■ Vorliegender Text
Ich spiele grundsätzlich viele Vorstellungen in der kalten Jahreszeit und habe mir schon lange vor Corona regelmäßig die Hände desinfiziert – weil ich mir als freischaffender Künstler einfach keine Krankheit leisten kann

MOMENT: Hast du Angst vor einem neuen Lockdown im Herbst?

Ratschiller: Es hoffen derzeit alle in der Branche, dass es nun im September halbwegs normal weitergeht. Aber erstmal dürfen aufgrund der Corona-Maßnahmen weniger Tickets verkauft werden – und dann kommen die Leute oft nicht, weil sie sich nicht trauen. Wenn die Karten rechtzeitig zurückgegeben werden, muss auch der Preis erstattet werden. Und so tun sich die Theater bei der Kalkulation irre schwer.

Ich persönlich glaube, dass wir im November erst lernen werden, was Corona wirklich ist. Das bislang war ein Kindergeburtstag. Als das Virus zu uns kam, war das Ende der Infektsaison. Nun beginnt sie. Ich spiele grundsätzlich viele Vorstellungen in der kalten Jahreszeit und habe mir schon lange vor Corona regelmäßig die Hände desinfiziert – weil ich mir als freischaffender Künstler einfach keine Krankheit leisten kann. Ich habe bislang nie verstanden, dass sich nur so wenige Leute gegen die Grippe impfen lassen. Und oft kamen nach Vorstellungen schnäuzende und hustende Leute zu mir, die mir die Hand schütteln wollten – das kam mir manchmal vor wie russisches Roulette.

■ Untersuchte Daten
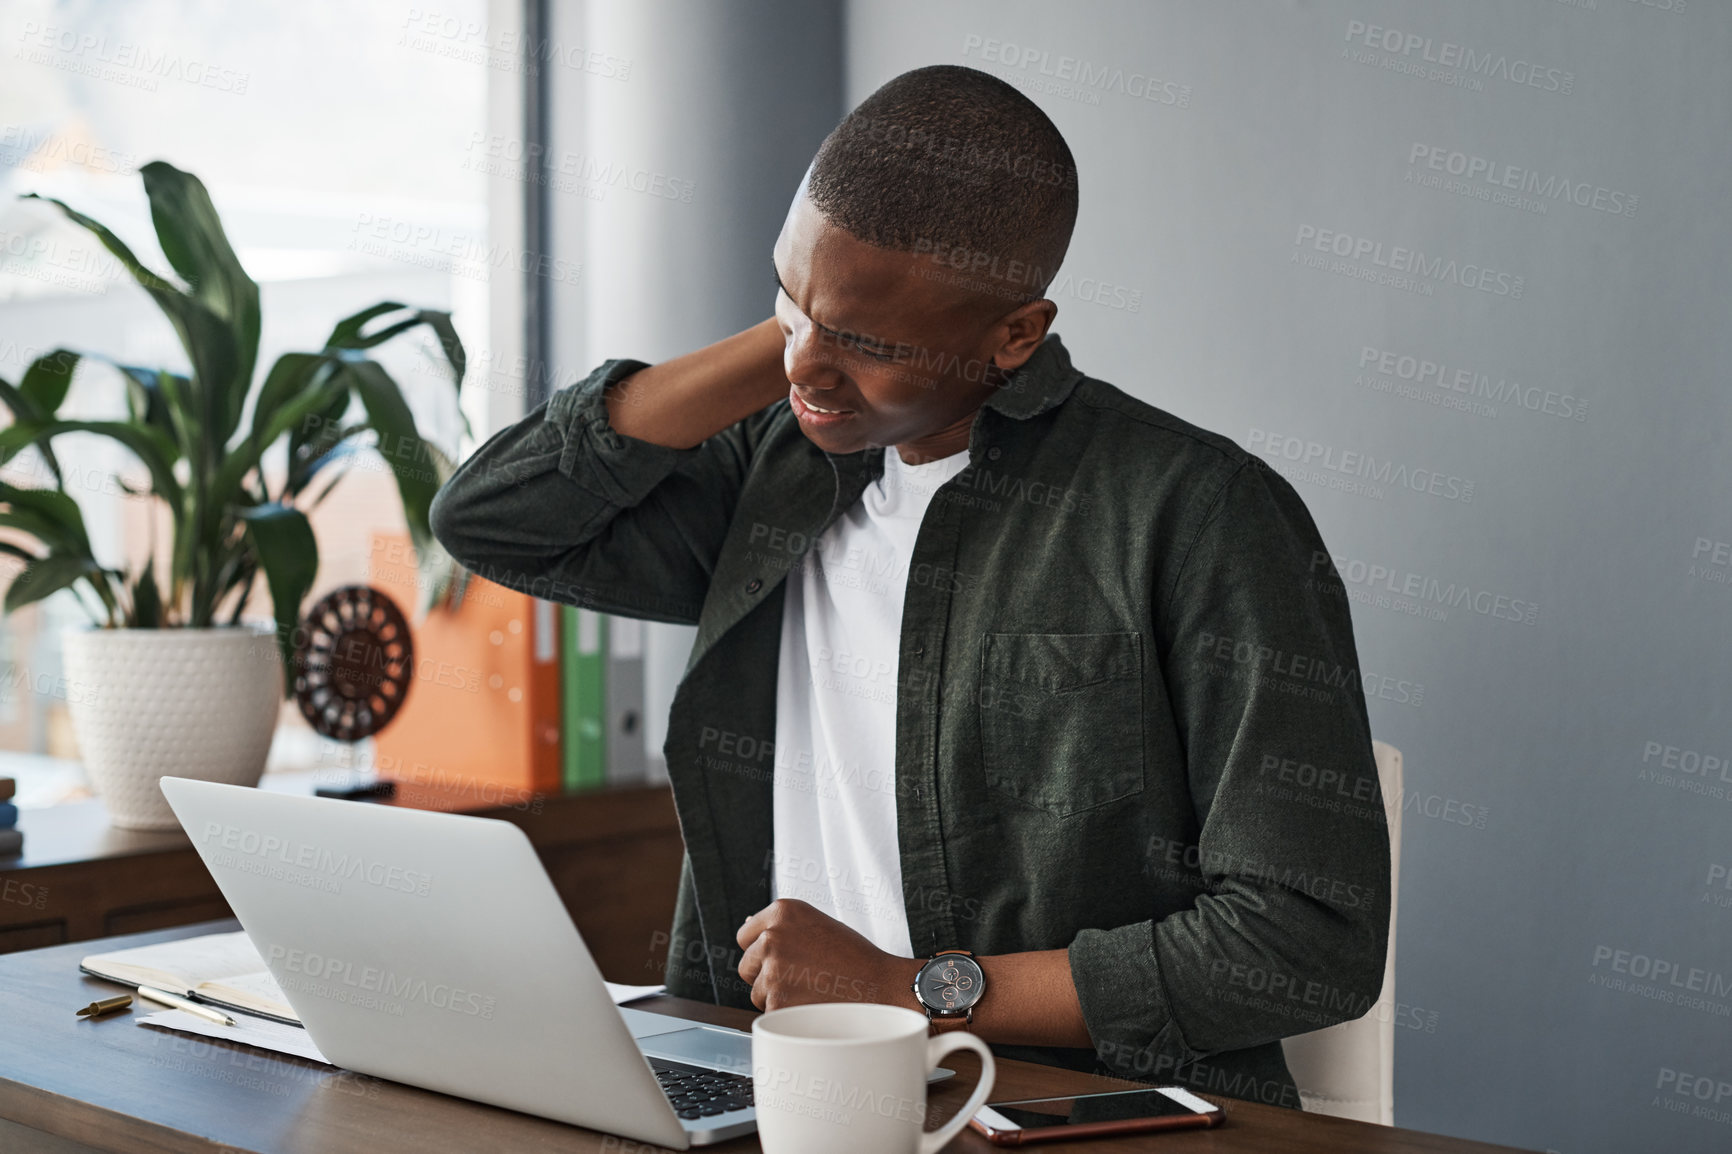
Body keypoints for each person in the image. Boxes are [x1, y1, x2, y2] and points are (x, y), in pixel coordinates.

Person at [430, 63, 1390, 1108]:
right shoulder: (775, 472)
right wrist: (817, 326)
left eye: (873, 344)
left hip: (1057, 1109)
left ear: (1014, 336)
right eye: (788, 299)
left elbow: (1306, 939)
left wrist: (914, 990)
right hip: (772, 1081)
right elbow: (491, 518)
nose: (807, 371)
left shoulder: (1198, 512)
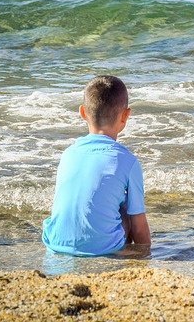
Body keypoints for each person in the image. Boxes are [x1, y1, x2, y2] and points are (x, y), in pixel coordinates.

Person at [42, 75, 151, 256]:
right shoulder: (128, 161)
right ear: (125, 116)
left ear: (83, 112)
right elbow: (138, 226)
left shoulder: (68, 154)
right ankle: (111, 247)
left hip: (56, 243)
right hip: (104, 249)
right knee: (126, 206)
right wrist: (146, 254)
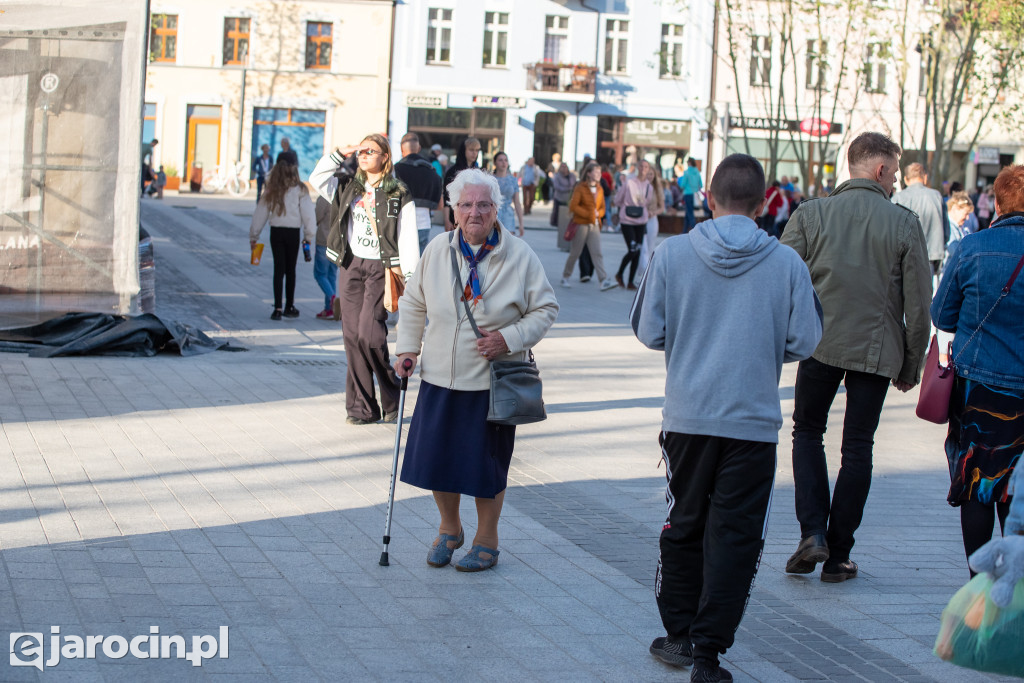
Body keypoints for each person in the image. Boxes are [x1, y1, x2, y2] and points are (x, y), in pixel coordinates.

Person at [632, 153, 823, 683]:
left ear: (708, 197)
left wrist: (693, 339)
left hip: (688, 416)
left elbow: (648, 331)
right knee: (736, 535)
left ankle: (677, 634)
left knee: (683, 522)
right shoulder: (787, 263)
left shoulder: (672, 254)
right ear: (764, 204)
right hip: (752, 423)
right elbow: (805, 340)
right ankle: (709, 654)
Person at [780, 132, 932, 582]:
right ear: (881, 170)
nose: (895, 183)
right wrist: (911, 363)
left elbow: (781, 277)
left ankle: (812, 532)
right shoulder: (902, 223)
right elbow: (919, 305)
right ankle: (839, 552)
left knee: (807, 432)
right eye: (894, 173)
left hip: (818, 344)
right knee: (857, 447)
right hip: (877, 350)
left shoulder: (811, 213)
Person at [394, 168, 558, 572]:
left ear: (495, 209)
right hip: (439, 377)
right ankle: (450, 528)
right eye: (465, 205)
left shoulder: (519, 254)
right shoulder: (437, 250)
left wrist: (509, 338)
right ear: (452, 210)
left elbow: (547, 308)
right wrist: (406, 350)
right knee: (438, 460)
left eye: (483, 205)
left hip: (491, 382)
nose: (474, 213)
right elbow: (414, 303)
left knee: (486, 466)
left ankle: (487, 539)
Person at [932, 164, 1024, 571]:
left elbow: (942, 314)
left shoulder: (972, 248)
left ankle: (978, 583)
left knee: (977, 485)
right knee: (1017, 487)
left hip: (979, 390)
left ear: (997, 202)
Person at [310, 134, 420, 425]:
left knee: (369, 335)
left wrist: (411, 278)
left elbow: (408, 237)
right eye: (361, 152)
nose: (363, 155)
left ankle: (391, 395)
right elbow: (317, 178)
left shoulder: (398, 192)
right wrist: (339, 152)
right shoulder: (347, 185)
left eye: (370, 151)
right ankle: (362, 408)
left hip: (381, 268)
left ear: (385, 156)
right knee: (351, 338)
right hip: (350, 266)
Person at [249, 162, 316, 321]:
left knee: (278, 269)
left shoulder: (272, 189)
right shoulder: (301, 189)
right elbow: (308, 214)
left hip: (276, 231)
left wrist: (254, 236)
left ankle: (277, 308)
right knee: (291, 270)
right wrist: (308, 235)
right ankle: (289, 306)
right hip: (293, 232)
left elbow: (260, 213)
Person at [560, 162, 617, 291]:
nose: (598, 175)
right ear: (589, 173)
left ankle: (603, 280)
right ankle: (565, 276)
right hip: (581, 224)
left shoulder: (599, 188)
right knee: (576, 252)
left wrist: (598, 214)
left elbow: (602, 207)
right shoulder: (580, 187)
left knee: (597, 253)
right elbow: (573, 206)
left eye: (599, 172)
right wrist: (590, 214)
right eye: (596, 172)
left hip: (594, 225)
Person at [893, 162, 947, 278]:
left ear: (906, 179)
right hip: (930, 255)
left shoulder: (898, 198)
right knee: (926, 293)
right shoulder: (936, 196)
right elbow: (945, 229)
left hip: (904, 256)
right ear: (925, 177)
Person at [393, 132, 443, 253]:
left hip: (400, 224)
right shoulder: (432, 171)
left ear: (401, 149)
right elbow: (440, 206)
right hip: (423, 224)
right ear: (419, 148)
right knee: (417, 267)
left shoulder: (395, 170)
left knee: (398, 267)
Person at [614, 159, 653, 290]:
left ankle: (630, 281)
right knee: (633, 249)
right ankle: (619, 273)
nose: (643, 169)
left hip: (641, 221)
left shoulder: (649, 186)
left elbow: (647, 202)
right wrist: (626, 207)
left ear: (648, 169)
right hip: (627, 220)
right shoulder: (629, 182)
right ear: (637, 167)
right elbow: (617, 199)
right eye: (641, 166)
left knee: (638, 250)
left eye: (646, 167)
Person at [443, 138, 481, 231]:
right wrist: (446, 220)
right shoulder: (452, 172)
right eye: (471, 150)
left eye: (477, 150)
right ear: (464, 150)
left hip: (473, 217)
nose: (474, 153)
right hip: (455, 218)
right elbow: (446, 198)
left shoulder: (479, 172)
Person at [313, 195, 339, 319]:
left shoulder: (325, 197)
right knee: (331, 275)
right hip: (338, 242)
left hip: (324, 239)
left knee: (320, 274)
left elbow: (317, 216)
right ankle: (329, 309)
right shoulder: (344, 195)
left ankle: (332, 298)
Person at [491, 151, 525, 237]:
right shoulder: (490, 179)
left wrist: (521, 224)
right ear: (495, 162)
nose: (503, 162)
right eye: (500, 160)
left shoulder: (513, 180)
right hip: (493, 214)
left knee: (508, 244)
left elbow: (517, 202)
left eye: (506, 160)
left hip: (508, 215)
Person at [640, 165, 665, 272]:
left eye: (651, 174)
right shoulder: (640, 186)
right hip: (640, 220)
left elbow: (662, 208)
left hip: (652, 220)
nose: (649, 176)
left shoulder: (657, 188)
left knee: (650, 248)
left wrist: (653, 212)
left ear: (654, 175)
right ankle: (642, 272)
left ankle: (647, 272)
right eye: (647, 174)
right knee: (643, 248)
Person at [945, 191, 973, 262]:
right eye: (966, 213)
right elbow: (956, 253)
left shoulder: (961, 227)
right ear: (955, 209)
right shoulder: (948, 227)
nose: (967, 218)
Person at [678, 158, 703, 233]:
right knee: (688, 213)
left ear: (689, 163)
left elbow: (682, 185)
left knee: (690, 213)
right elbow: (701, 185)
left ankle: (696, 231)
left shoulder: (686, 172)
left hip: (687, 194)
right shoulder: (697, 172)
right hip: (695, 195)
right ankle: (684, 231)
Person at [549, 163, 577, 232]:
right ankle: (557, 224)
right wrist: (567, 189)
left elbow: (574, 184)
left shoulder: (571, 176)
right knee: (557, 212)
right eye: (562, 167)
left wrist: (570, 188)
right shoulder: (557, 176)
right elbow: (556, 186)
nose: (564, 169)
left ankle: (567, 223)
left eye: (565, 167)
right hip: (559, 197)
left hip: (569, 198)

■ Aufgaben zum Material
A – Gib den Abschnitt des Interviews über Corona und Theater, beginnend mit „Ich persönlich glaube, dass“ und weiter bis „wie russisches Roulette.“, noch einmal wieder und tausche dabei „November“ gegen „Dezember“.
B – Bitte schreibe das Interview über Corona und Theater im Anschluss an seinen letzten Satz mit dem nächsten Abschnitt weiter.
Die Zeilen sind eigenständiges Material und gehören nicht zum Interview über Corona und Theater.

■ Antworten
A –
Ich persönlich glaube, dass wir im Dezember erst lernen werden, was Corona wirklich ist. Das bislang war ein Kindergeburtstag. Als das Virus zu uns kam, war das Ende der Infektsaison. Nun beginnt sie. Ich spiele grundsätzlich viele Vorstellungen in der kalten Jahreszeit und habe mir schon lange vor Corona regelmäßig die Hände desinfiziert – weil ich mir als freischaffender Künstler einfach keine Krankheit leisten kann. Ich habe bislang nie verstanden, dass sich nur so wenige Leute gegen die Grippe impfen lassen. Und oft kamen nach Vorstellungen schnäuzende und hustende Leute zu mir, die mir die Hand schütteln wollten – das kam mir manchmal vor wie russisches Roulette.

B –
Aber dass es zu einem zweiten Lockdown kommt, glaube ich nicht. Da werden viele einfach nicht mehr mitmachen. Also, wenn einer kommt, wird es sehr, sehr unschön.

 

MOMENT: Gibt es genug finanzielle Hilfen für die Kulturbranche?

Ratschiller: Mir persönlich geht es bestimmt noch besser als manch anderen. Ich kenne welche, die es ganz schwer haben und ans Aufhören denken. Die suchen sich gerade irgendwelche Jobs, um sich über Wasser zu halten. Manche kleinen Theater denken schon ans Zusperren. Es gibt sogar Gesellschafter mancher Theater oder Veranstaltungslokale, die sich nun auch noch Geld auszahlen lassen, das ist haarsträubend! Und dann gibt es bekannte KünstlerInnen, die ihr gesamtes Team durch diesen Lockdown gebracht haben und ihnen etwa Vorschüsse ausbezahlt oder zinsfreie Darlehen gegeben haben. Solche Beispiele gibt es, aber das sind die Ausnahmen.

Ich selbst habe mich lange nicht als Notfall gesehen und den Notfallfonds nicht beantragt. Dann sind die Vorauszahlungen der Sozialversicherung und der Steuer eingetrudelt und ich habe erkannt, dass ich doch ein Notfall bin. Dann habe ich Geld aus dem Sonderfonds der Literar-Mechana, der Reproduktionsvergütung und Urheberrechtsvergütung beantragt.

Es muss dringend eine soziale Variante dieser Corona-Maßnahmen geben.

MOMENT: Bist du mit den Maßnahmen der Regierung zufrieden?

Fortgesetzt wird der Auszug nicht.